3 FEBBRAIO–IV DOMENICA DEL TEMPO ORDINARIO.C
Nell’incontro che i cristiani, come popolo di Dio, viviamo la Domenica, accettando la salvezza che Dio Padre ha disposto nel suo Figlio, esprimiamo la nostra adesione a Lui e l’impegno a portare con coraggio l’annunzio missionario del Vangelo al mondo. Nella adorazione del Signore, nella professione della nostra fede, vissute con l’intimità del nostro cuore e con tutta la nostra anima e con l’Eucaristia a cui ci accostiamo, riceviamo la forza e il coraggio di una testimonianza che realizza con parole e opere l’annunzio della salvezza.
Nella preghiera della colletta preghiamo dicendo: « O Dio, che nel profeta accolto dai pagani e rifiutato in patria manifesti il dramma dell’umanità che accetta o respinge la tua salvezza, fa’ che nella tua Chiesa non venga meno il coraggio dell’annunzio missionario del Vangelo ».
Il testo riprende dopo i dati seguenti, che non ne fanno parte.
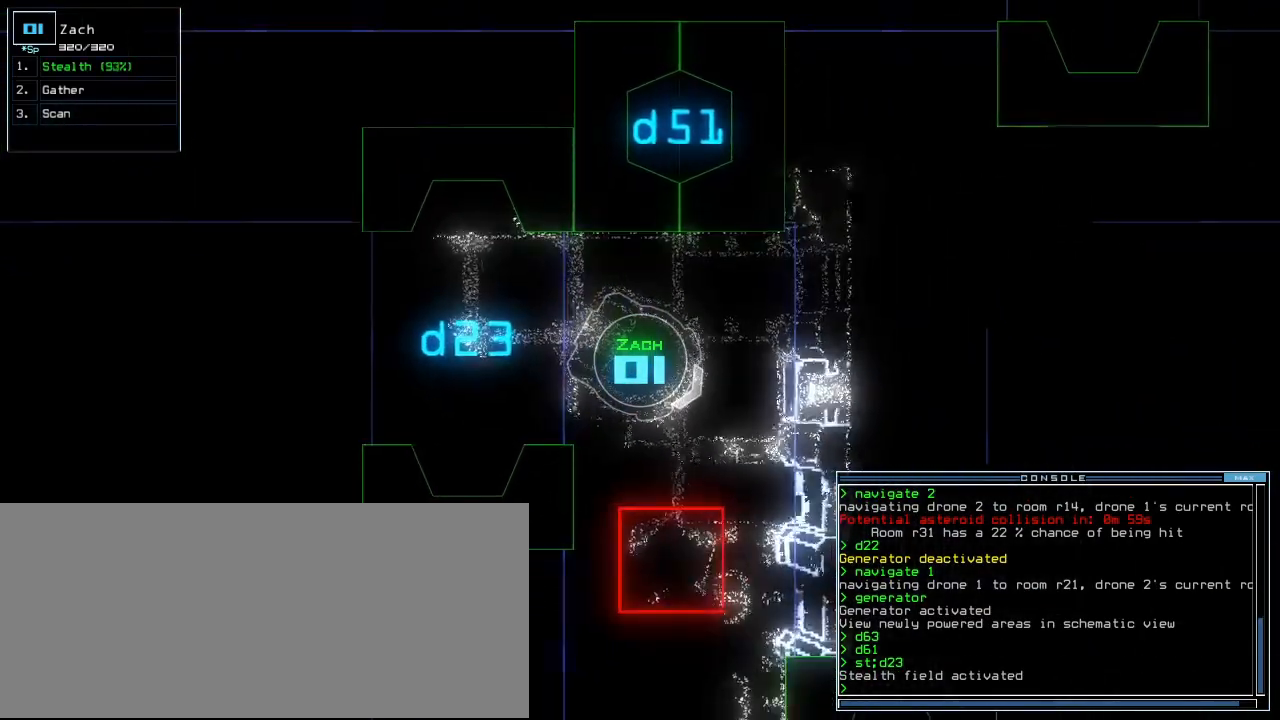
{"keys": [], "events": [[60, "d", "up"], [200, "2", "down"], [260, "2", "up"], [360, "3", "down"], [460, "3", "up"]]}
Prima Lettura: Ger 1,4-5.17-19.
Il profeta Geremia, nel brano di oggi, per la parola che il Signore gli rivolge, ci da testimonianza della missione profetica, a cui il Signore lo ha chiamato e stabilito, avendolo conosciuto prima che venisse formato nel grembo materno e consacrato prima di venire alla luce. La missione profetica lo im-pegna ad adempiere, cinto con la veste ai fianchi, simbolo della forza che riceve dal Signore, a dire a coloro a cui è mandato tutto quello che il Signore gli pone sulle labbra.
Nel profeta consacrato e inviato vi è la forza di Dio, per cui , anche dinanzi alle difficoltà, egli non può deprimersi o temere. La certezza che Dio l’accompagna lo sostiene nella sua missione. Anche gli apostoli e coloro che sono chiamati a essere messaggeri di Dio e partecipano del ministero di Cristo, sostenuti dalla forza che viene da Dio, devono adempiere alla missione che Egli affida. Il Signore se invia ad adempiere una missione, dà anche l’energia per portarla a compimento. I santi sono riusciti a compiere opere da farli sembrare folli agli occhi umani.
Secondo Lettura: 1 Cor 12,31-13,13.
San Paolo ai Corinzi, ai quali espone quali carismi e doni possiamo ricevere da Dio: parlare le lingue, avere il dono della profezia, conoscere i misteri e tutta la conoscenza, possedere tanta fede da trasportare le montagne, dare in cibo tutti i propri beni o consegnare il proprio corpo per essere bruciato, ecc. dice che tutti questi carismi non valgono nulla se non si ha la carità. Questa è la via più sublime che bisogna percorrere se si vuole essere fedeli al Signore.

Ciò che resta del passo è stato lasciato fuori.